A fire last month heavily damaged a vacant building at the Happy Hollow site west of City Hall. But Ogden said it will have little impact on possible purchase of the site for a courthouse.
"We were aware that it burned," said Ogden.
He said the former Polar Therm insulation plant added little to the value of the land. The building had been vacant for some time.
The state fire marshal's office is still investigating the cause of the blaze.
The building won't be demolished until the investigation has been completed, said Tom Hinkebein, fire marshal for the Cape Girardeau Fire Department.
After that, the city could require owner Roger Friedrich to demolish the structure within three months or face having the city tear it down at the owner's expense.
Either way, it could be next year before the lot is cleaned up, Hinkebein said.
Meanwhile, the GSA continues to move ahead slowly with selecting a site for a new federal courthouse.
The GSA earlier this year said it might make a decision by fall.
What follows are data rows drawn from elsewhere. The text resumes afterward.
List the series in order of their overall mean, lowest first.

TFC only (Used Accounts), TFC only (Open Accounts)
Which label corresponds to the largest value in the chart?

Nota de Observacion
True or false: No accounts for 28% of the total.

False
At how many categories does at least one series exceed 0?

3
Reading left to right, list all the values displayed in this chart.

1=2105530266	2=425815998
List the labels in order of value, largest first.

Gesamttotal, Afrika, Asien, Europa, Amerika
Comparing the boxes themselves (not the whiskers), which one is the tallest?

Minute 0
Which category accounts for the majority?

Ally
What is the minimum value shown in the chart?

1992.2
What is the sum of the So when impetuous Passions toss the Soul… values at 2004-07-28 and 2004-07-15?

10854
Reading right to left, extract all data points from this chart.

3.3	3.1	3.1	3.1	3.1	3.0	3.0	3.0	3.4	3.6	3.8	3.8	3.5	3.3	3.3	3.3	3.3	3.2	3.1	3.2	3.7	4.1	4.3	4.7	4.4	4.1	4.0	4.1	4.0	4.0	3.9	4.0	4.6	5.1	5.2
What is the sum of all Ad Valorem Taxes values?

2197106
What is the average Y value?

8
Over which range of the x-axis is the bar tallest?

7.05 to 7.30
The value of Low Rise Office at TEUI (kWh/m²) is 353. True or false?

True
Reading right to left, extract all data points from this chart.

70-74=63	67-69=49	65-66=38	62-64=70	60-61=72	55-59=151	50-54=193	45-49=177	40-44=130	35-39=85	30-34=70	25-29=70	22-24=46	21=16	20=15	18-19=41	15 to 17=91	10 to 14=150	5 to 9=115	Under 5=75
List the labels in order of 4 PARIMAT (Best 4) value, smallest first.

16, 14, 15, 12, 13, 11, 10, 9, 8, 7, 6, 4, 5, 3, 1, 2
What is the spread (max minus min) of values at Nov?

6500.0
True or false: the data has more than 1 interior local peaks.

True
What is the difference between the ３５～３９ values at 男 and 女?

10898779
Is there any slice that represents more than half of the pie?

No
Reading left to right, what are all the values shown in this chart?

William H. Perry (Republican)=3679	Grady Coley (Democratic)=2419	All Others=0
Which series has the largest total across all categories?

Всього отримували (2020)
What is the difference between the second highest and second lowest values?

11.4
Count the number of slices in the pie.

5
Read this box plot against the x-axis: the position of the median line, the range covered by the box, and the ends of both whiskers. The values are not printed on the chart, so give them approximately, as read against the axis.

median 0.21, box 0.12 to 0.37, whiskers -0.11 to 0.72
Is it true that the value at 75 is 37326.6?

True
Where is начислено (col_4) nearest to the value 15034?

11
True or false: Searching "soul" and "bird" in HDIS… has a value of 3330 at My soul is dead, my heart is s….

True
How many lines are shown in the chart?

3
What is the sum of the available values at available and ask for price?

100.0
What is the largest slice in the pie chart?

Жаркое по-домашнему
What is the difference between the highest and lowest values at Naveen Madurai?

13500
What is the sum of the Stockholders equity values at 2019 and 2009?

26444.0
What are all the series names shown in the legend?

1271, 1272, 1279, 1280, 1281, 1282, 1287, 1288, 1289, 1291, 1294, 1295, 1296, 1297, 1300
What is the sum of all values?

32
But that apparently won't happen because site assessment work hasn't started.
The GSA is in the process of signing a contract with a St. Louis area firm to do title research and other document searches related to the three possible sites.
The work could begin this month, Ogden said. The record-search phase could take three to four months.
If no problems turn up in the document search, soil tests will be run to make sure there isn't any contamination problem. The nearly six-acre site includes land that once served as a trash dump.